::: Selected text :::

Last week
ended on a note never played before . . . the US’ credit rating was
downgraded from AAA to AA+ for the first time in our history by S&P
last Friday. Is Standard & Poors punishing the US for our intensive
media coverage of the Debt Ceiling Furor? Or, does this mean something
more?
First, let us be mindful that major ratings agencies, like S&P, were
all too willing to give AAA ratings to those flim flam, mortgage-backed
syndications, containing tranches upon tranches (may that word, tranche, disappear back into the lexicon with all deliberate speed!) of
Lord Only Knows what NINJA (no income; no jobs; no assets) fraudulent
loans they could cram into offerings that the world financial world
became addicted to, and gobbled up in the first decade of the 21stC.
Estimates of how much in market value of these stinking time bombs are
still held worldwide by financial institutions and others, vary into the
10’s and even hundreds of Trillions; yes, dwarfing even our healthy
14-something Trillion of debt – amounts that the whole world’s GDP could
never pay back are involved.

:::

▸ To do:
Transcribe the passage on the US credit downgrade word for word, starting at "First, let us" and stopping after "of the 21stC.".

::: Excerpted data :::

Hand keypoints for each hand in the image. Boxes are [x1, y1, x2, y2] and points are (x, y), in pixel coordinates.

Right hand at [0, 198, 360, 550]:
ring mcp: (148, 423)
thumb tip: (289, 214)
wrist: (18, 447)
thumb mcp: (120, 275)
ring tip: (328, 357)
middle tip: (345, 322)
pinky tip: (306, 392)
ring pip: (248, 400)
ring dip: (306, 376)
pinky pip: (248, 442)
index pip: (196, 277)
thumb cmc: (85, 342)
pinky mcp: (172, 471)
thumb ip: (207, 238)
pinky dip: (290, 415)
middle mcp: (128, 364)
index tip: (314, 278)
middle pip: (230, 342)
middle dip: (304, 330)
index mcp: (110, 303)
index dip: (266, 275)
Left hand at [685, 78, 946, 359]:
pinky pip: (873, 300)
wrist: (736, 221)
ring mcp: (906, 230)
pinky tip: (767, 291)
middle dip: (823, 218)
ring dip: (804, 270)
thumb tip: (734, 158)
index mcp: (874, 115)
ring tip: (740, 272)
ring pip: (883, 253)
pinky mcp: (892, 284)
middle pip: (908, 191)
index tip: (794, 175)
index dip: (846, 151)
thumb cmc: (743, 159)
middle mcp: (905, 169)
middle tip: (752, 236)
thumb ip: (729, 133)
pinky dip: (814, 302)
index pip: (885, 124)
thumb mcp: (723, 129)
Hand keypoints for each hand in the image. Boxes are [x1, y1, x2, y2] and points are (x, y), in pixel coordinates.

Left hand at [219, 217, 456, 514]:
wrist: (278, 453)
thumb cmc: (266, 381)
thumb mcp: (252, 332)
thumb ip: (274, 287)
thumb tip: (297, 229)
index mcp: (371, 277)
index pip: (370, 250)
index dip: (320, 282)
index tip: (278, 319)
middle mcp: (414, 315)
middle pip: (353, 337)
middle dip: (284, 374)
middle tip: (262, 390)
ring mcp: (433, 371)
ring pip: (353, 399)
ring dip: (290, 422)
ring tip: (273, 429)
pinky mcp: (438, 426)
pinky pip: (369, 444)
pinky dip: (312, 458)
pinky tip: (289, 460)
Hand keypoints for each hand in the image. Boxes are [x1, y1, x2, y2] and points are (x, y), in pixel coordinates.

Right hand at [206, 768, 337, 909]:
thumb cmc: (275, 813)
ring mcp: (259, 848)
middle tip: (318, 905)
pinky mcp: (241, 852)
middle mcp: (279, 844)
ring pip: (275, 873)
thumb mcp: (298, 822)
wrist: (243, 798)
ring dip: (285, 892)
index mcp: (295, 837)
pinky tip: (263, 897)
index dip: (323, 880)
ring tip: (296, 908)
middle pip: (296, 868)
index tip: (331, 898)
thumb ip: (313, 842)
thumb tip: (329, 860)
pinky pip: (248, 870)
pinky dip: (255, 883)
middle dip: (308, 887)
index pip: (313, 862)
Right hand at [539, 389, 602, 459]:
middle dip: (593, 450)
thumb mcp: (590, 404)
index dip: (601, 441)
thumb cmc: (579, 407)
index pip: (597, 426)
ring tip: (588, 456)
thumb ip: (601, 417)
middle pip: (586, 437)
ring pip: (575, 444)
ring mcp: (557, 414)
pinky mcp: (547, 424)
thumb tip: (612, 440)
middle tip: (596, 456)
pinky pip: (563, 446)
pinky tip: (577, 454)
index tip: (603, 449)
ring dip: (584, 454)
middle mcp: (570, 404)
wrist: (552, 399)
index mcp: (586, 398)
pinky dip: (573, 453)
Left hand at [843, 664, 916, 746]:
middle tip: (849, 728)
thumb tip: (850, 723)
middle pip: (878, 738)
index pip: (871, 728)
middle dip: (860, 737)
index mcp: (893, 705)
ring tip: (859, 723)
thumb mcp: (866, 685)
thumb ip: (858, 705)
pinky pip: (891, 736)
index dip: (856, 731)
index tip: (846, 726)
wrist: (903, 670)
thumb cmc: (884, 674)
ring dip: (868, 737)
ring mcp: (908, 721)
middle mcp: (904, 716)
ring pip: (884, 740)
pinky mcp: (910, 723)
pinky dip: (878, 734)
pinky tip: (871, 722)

:::

▸ Solution to this exercise:
First, let us be mindful that major ratings agencies, like S&P, were
all too willing to give AAA ratings to those flim flam, mortgage-backed
syndications, containing tranches upon tranches (may that word, tranche, disappear back into the lexicon with all deliberate speed!) of
Lord Only Knows what NINJA (no income; no jobs; no assets) fraudulent
loans they could cram into offerings that the world financial world
became addicted to, and gobbled up in the first decade of the 21stC.